Using our twenty thousand sterling account size example we can set daily losses on our account. We can limit our loss to perhaps 5% per day, or a certain percentage each week, or each month. You could even decide that a fixed percentage loss would result in ceasing trading for a period of time, perhaps If your account loses 20% you’ll take time out to assess your strategy and re-start with less position size. If you lose 40% in total after a set period you may consider ceasing trading altogether. Once again these are logistical steps we can put in place for our business that most other businesses can’t, and what’s best is that we can adjust our loss and tolerance parameters on a daily basis as the business evolves – we can put steps in place daily to remedy any glaring faults we clearly see.
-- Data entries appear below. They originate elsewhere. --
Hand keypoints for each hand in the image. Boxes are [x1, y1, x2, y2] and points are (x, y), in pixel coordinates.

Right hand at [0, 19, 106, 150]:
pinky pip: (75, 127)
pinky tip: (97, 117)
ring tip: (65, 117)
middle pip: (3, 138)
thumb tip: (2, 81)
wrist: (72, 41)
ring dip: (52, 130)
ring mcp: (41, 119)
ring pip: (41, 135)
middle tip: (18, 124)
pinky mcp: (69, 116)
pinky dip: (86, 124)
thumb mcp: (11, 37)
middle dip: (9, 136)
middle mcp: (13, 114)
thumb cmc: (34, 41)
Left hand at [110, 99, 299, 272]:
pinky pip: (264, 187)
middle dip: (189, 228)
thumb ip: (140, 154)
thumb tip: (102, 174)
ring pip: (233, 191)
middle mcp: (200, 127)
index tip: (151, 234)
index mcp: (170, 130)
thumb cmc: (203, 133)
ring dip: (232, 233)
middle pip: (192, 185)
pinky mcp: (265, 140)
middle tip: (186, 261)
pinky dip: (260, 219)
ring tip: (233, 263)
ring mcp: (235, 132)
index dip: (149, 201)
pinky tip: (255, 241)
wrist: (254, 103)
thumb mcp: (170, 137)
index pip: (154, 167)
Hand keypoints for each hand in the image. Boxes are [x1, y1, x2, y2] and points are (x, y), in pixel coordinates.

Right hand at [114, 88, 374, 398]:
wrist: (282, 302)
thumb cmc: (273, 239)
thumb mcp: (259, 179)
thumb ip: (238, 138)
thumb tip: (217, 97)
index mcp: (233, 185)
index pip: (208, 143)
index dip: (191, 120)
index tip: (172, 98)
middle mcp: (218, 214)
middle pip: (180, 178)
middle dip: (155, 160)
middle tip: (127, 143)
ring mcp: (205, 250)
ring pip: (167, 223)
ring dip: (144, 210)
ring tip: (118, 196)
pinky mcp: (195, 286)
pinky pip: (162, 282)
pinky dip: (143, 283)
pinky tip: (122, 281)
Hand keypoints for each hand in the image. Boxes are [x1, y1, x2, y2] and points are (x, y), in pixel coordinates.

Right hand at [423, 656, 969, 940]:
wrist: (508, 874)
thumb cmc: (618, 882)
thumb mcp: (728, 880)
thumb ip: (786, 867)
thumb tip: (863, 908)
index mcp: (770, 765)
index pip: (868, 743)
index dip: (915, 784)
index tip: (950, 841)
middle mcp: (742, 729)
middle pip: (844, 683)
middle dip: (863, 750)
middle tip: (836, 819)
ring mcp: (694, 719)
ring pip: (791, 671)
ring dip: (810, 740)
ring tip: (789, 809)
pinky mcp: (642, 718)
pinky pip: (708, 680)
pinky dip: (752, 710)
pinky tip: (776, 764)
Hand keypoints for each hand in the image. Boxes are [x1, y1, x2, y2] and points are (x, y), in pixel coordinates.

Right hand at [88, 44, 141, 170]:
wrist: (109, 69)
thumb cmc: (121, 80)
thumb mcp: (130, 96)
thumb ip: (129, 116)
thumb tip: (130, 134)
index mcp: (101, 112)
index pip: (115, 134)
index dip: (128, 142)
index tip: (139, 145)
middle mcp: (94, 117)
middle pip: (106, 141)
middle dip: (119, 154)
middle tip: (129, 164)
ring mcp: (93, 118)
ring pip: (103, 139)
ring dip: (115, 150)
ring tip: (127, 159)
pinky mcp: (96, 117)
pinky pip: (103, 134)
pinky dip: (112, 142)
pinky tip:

Using our standard set up model, vis a vis ‘normal businesses’ there are other clear advantages we have. Most small new starts are retail or media/services, as mentioned earlier they require a ‘sink’ and or burn of circa £75k and even then up to 75% will not get into year three trading. We require £20k to be in business, (or less depending on the level of risk you believe your edge and psyche can tolerate) and can set losing parameters to decide for you that, despite it’s attraction, you and trading simply don’t mix. The worst case damage limitation scenario being that you lose £8k, some pride but have gone to every effort to be successful. If you close your business down there’s no employees to break the news to, no suppliers to let down, no lease to extricate from. Indirectly we’ve also created a business plan during this essay, but critically without the expense of a sales and marketing plan that normally eats up a lot of the start up capital of any new business.
It’s always a good time to start trading the markets, but if you are considering entering this business there really is no time like the present. The cost of doing business, (the spreads), have never been better. The educational resources (free of charge) are outstanding, the platforms are incredibly robust and intuitive, the innovations come thick and fast from brokers who want to see their customers succeed and will only charge you a single percent on most transactions. But unlike other businesses the barriers to entry are non-existent, and the skill set you acquire could continue to offer up rewards over a lifetime of investing even if you eventually decide full time trading is not for you.